Monday, December 31, 2007

12 days of Christmas – The Sales

This year, the seasonal consumer glut known as the ‘sales’ apparently started on Christmas Day, with people going on-line and purchasing stuff. Whether this was intentional, or simply a you-are-fooling-nobody tactic used when you have forgotten to get somebody a prezzie and hope that an e mail from Amazon telling them that their Harry Potter gift set is in the post will do the trick is open to debate, but it does mean that we don’t even have hiatus anymore between mad-arse shopping in the run up to Christmas Day and people camping outside the shops in London waiting for them to open on Boxing Day so they can shop again.

I’m a bit of a last minute Christmas shopper. I like to hear the merry bells on the muzak system and the merry bells of the tills and to be wished a ‘merry Christmas’ when buying soap or something. I also like that feeling of panic in the pit of your stomach when you realise that all shops have sold out of what it was your wife has been asking you to get for the last month and you’ve been putting off.

Though to be honest, I think shops selling out of stuff is a thing of the past. Santa might still rely on hand-crafting and elf labour, but then the bugger does have a magical sleigh to make deliveries, the shops rely on the sort of stock control system that requires computing power that would wrestle HAL 9000 one handed and still have time to beat SKYNET at chess.

My family have long learned the lesson of buying gifts when and where they see them throughout the year and then putting them away until December. This is not a system that works well for everybody, by which I mean me. By which I mean by December I’ve forgotten where I hid the stuff throughout the year, meaning panic buying at the last minute and what can only be described as an ‘anger episode’ in January when I find the sodding things I hid in June.

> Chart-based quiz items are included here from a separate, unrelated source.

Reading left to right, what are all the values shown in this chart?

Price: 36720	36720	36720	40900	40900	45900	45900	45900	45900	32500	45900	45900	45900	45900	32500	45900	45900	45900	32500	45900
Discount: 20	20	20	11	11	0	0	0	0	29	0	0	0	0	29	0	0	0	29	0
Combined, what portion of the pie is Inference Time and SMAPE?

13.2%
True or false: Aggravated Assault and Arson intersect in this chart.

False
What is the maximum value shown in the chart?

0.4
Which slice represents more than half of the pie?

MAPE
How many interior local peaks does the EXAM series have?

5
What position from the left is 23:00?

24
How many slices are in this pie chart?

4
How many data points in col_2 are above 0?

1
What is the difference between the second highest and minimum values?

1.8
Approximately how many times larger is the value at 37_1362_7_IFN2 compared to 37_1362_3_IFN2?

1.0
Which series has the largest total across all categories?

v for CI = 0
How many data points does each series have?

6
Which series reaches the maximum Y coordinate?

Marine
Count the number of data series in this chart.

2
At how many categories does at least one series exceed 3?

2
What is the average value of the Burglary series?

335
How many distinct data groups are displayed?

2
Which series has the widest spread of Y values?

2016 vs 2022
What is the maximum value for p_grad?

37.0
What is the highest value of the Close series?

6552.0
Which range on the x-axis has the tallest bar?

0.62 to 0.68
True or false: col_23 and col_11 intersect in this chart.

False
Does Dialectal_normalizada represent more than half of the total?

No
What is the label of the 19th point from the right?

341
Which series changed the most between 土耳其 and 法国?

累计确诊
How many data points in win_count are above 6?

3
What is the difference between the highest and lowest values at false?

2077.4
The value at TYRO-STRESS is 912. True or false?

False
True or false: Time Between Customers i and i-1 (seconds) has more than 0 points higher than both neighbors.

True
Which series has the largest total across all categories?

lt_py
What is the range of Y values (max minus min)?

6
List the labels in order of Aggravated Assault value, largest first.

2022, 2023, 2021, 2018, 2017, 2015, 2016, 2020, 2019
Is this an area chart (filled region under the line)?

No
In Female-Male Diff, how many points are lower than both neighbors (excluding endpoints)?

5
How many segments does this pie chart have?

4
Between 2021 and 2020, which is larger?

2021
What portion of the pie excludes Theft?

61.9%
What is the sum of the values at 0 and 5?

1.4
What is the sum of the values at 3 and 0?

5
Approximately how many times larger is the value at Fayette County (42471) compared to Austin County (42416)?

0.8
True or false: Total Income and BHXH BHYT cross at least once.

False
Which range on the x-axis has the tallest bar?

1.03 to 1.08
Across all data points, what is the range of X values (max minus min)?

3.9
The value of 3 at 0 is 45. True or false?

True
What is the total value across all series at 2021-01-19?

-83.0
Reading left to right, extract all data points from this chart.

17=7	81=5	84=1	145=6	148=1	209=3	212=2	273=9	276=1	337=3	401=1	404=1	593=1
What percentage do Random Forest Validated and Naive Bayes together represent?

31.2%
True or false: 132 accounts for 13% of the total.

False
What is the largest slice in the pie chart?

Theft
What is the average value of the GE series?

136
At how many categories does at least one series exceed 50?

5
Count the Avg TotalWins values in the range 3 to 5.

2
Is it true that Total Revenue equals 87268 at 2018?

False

My family are also somewhat traditional, which is why on the day following Boxing Day we hit the shops in search of bargains. As a result, I now own two rather spiffy new tee shirts, one black, one white. The rest of the family were a bit more adventurous and dive into the ‘sale’ racks like explorers plunging into jungle.

Sale shopping is not for the faint hearted – putting it in a film context I’d say the whole experience was a cross between the opening of ‘Gladiator’ and the final battle in ‘Lord of the Rings’ – except Orcs are somewhat better looking than an enraged woman when you’ve just grabbed the last size ten cocktail dress off of the rack.